Cette mise en réseau de trois pôles très cohérents serait à la fois nécessaire
et bénéfique pour la Région Limousin, qui doit exploiter au mieux et au plus le
tourisme culturel.
Un premier pas est accompli avec
une triple publication : le guide touristico-littéraire publié par le
Centre régional du livre en Limousin[10] à
destination du grand public et des touristes ; bien sûr celle de mon Abécédaire de la littérature du Limousin en
2008 ; et, en principe en 2009, celle – moins exhaustive mais captivante –
des éditions Alexandrines, coordonnée par le critique Georges Chatain, où nous
sommes plusieurs écrivains « limousins » à écrire sur d’autres
écrivains « limousins ».
En ce qui concerne plus
spécifiquement le site de Châlucet, nul doute qu’une réédition des trois
principaux ouvrages l’ayant pour décor que j’ai cités ci-dessus, en un seul
volume illustré et convenablement introduit, serait un important premier pas.

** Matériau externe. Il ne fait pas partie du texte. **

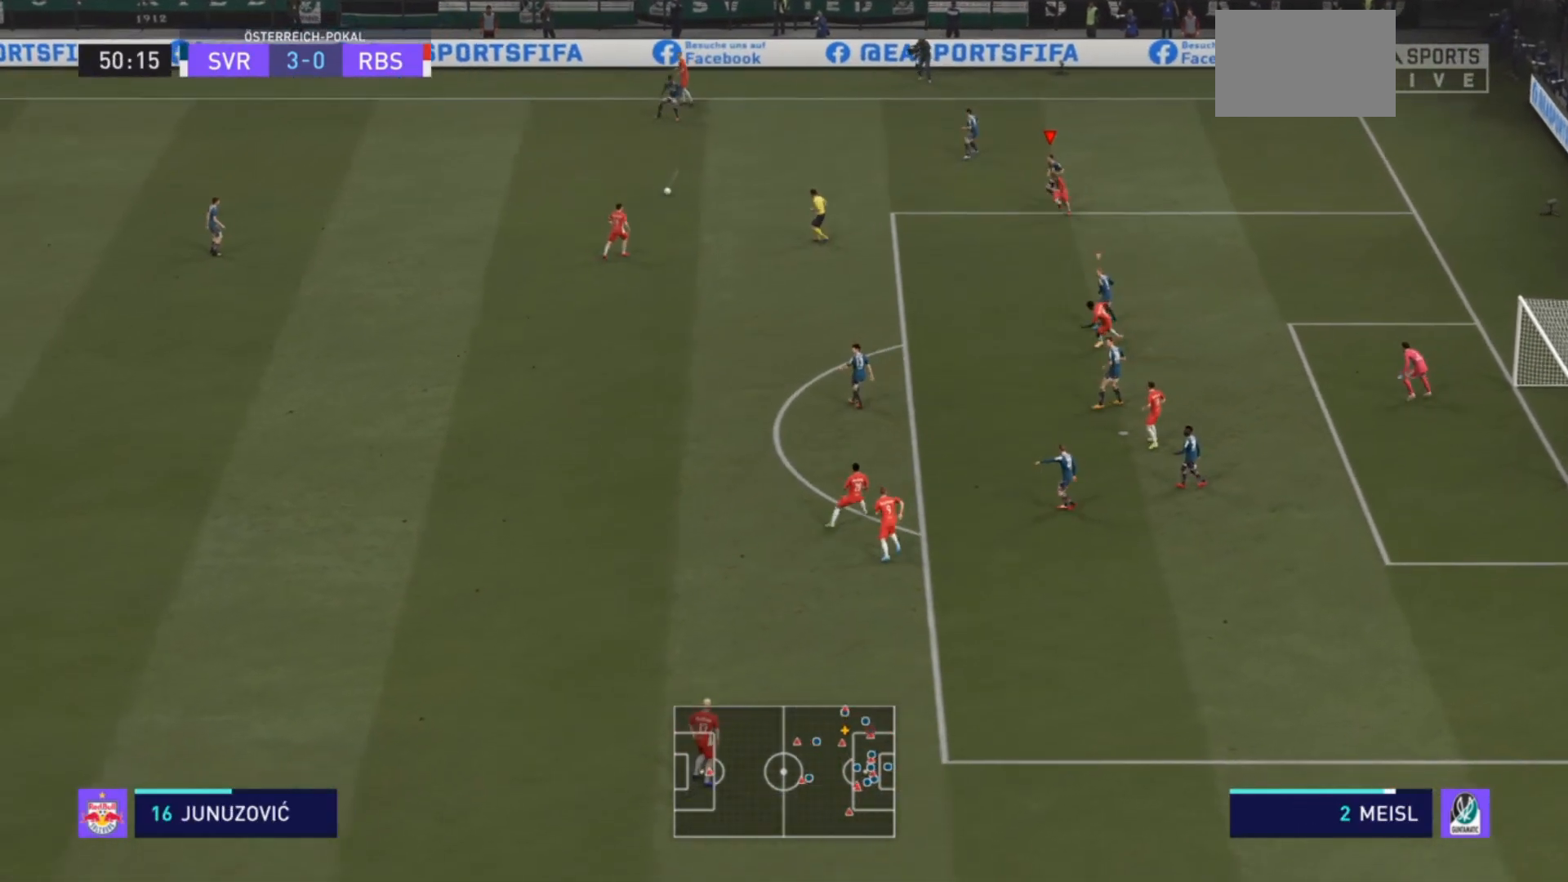
{"buttons": [], "left_stick": "left", "right_stick": "center", "events": [[467, "R2", "up"]]}
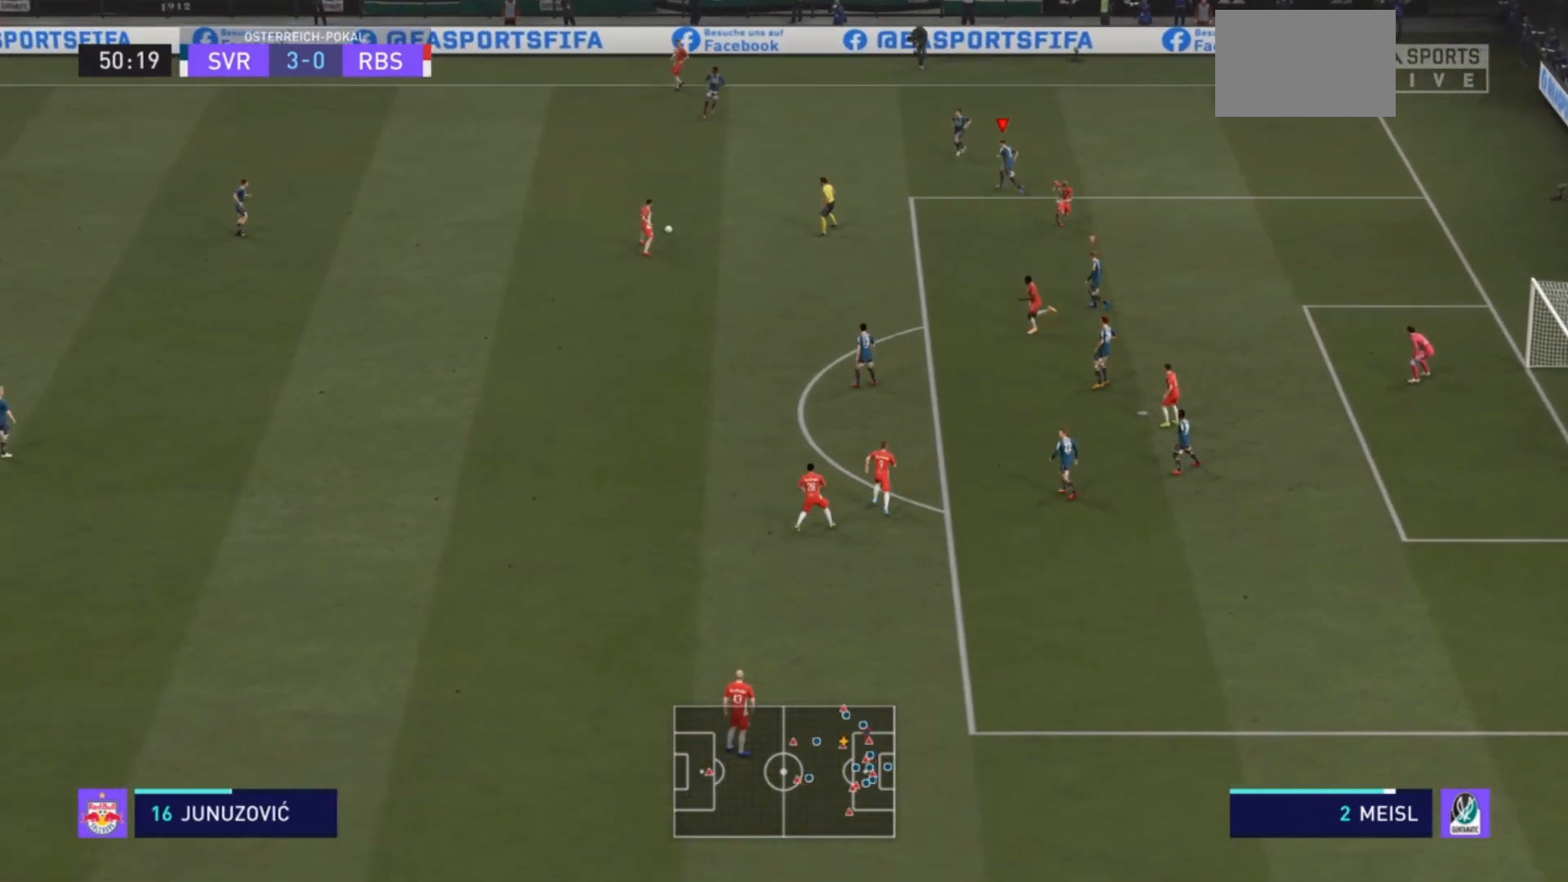
{"buttons": ["R2"], "left_stick": "up-left", "right_stick": "center", "events": [[33, "R2", "down"], [100, "left_stick", "down-left"], [367, "left_stick", "up-left"]]}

Il conviendrait ensuite de proposer sur place, par exemple dans la
« maison d’accueil », une première exposition fondatrice sur Châlucet
littéraire et artistique (écrits, tableaux, photographies...), et de construire
une programmation touristico-culturelle d’envergure en rapport. Ainsi
retrouverons-nous enfin à Châlucet les soirs
historiques chantés par le
visionnaire Arthur Rimbaud :
En quelque soir, par exemple, que se trouve le touriste naïf, retiré de
nos horreurs économiques, la main d’un maître anime le clavecin des prés ;
on joue aux cartes au fond de l’étang, miroir évocateur des reines et des
mignonnes, on a les saintes, les voiles et les fils d’harmonie, et les
chromatismes légendaires, sur le couchant[11].
[1] « Le site
protohistorique de Chalucet, commune de Saint-Jean-Ligoure (Haute-Vienne).
Bilan de dix-huit années de recherche », Aquitania Bordeaux, 1984, no2, pp. 3-36.
[2] Après une enquête sur le
terrain dont son descendant m’a confié copie des notes et croquis.
[3] L. Bourdelas, Du Pays et de l’exil – Un Abécédaire de la
littérature du Limousin, Les Ardents Editeurs, Limoges, 2008, p. 43-44. Toutes les références non sourcées dans
notre communication vienne de cette notice.
[4] C. Rémy, Seigneuries et châteaux-forts en Limousin,
Culture & Patrimoine en Limousin, Limoges, 2005, vol. 2, p.20.
[5] Les Ardents Editeurs,
Limoges, 2007.
[6] Le Magazine de la Haute-Vienne, août 2006, n°91, p.15.
[7] Le Moniteur-Expert, 31 octobre 2008, n°5475.
[8] L. Bourdelas, Du Pays et de l’exil, déjà cité, p.
164-167.
[9] C. Rameix, L’Ecole de Crozant, Les Peintres de la
Creuse et de Gargilesse, 1850-1950, Lucien Souny, Limoges, 1991-2002.
[10] Guide de balades littéraires en Limousin, Limoges, 2007.
[11] « Soir historique »,
in Illuminations, Gallimard,
Bibliothèque de la Pléiade, 1972, p.150.